*Entries shown:*
+++
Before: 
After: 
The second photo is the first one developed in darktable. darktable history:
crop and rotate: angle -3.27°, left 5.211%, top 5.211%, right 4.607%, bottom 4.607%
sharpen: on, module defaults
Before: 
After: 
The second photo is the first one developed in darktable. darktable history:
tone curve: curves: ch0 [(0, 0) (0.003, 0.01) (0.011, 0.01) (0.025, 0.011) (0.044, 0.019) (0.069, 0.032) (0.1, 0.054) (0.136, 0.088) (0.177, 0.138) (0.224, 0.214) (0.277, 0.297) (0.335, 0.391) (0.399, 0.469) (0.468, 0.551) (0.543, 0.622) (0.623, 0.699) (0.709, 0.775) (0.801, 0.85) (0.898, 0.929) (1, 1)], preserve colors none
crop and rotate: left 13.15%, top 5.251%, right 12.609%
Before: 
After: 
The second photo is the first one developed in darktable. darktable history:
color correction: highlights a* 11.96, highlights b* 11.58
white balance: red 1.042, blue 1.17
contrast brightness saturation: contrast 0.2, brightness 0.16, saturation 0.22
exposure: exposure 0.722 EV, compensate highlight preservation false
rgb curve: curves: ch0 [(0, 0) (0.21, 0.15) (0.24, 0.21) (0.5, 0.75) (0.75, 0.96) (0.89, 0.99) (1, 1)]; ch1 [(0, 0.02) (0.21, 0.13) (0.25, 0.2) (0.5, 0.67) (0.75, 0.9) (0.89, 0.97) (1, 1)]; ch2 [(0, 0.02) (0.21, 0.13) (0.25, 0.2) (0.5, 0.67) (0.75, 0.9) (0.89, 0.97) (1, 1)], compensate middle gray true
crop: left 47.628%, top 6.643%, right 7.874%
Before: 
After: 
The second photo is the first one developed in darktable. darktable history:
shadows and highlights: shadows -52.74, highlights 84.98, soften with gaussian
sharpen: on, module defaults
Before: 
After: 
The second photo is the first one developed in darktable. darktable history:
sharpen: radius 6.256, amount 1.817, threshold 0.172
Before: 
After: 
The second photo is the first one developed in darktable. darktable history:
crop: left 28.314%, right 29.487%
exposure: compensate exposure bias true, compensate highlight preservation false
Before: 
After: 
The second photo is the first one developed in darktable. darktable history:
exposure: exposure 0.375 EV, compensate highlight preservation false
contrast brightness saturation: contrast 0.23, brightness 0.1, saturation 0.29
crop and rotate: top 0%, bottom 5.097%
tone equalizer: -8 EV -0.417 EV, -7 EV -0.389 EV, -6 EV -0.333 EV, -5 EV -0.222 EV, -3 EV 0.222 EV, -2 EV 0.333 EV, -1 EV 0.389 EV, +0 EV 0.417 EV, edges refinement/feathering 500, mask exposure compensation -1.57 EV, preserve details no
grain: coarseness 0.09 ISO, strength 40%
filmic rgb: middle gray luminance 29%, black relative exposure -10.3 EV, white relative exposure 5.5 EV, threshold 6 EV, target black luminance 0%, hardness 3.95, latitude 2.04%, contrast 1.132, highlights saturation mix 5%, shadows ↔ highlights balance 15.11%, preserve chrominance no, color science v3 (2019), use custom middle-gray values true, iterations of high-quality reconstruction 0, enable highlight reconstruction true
+++
*Set task:* Could you retype all of the data above word for word, with nothing changed?

*Result for this exercise:*
Before: 
After: 
The second photo is the first one developed in darktable. darktable history:
crop and rotate: angle -3.27°, left 5.211%, top 5.211%, right 4.607%, bottom 4.607%
sharpen: on, module defaults
Before: 
After: 
The second photo is the first one developed in darktable. darktable history:
tone curve: curves: ch0 [(0, 0) (0.003, 0.01) (0.011, 0.01) (0.025, 0.011) (0.044, 0.019) (0.069, 0.032) (0.1, 0.054) (0.136, 0.088) (0.177, 0.138) (0.224, 0.214) (0.277, 0.297) (0.335, 0.391) (0.399, 0.469) (0.468, 0.551) (0.543, 0.622) (0.623, 0.699) (0.709, 0.775) (0.801, 0.85) (0.898, 0.929) (1, 1)], preserve colors none
crop and rotate: left 13.15%, top 5.251%, right 12.609%
Before: 
After: 
The second photo is the first one developed in darktable. darktable history:
color correction: highlights a* 11.96, highlights b* 11.58
white balance: red 1.042, blue 1.17
contrast brightness saturation: contrast 0.2, brightness 0.16, saturation 0.22
exposure: exposure 0.722 EV, compensate highlight preservation false
rgb curve: curves: ch0 [(0, 0) (0.21, 0.15) (0.24, 0.21) (0.5, 0.75) (0.75, 0.96) (0.89, 0.99) (1, 1)]; ch1 [(0, 0.02) (0.21, 0.13) (0.25, 0.2) (0.5, 0.67) (0.75, 0.9) (0.89, 0.97) (1, 1)]; ch2 [(0, 0.02) (0.21, 0.13) (0.25, 0.2) (0.5, 0.67) (0.75, 0.9) (0.89, 0.97) (1, 1)], compensate middle gray true
crop: left 47.628%, top 6.643%, right 7.874%
Before: 
After: 
The second photo is the first one developed in darktable. darktable history:
shadows and highlights: shadows -52.74, highlights 84.98, soften with gaussian
sharpen: on, module defaults
Before: 
After: 
The second photo is the first one developed in darktable. darktable history:
sharpen: radius 6.256, amount 1.817, threshold 0.172
Before: 
After: 
The second photo is the first one developed in darktable. darktable history:
crop: left 28.314%, right 29.487%
exposure: compensate exposure bias true, compensate highlight preservation false
Before: 
After: 
The second photo is the first one developed in darktable. darktable history:
exposure: exposure 0.375 EV, compensate highlight preservation false
contrast brightness saturation: contrast 0.23, brightness 0.1, saturation 0.29
crop and rotate: top 0%, bottom 5.097%
tone equalizer: -8 EV -0.417 EV, -7 EV -0.389 EV, -6 EV -0.333 EV, -5 EV -0.222 EV, -3 EV 0.222 EV, -2 EV 0.333 EV, -1 EV 0.389 EV, +0 EV 0.417 EV, edges refinement/feathering 500, mask exposure compensation -1.57 EV, preserve details no
grain: coarseness 0.09 ISO, strength 40%
filmic rgb: middle gray luminance 29%, black relative exposure -10.3 EV, white relative exposure 5.5 EV, threshold 6 EV, target black luminance 0%, hardness 3.95, latitude 2.04%, contrast 1.132, highlights saturation mix 5%, shadows ↔ highlights balance 15.11%, preserve chrominance no, color science v3 (2019), use custom middle-gray values true, iterations of high-quality reconstruction 0, enable highlight reconstruction true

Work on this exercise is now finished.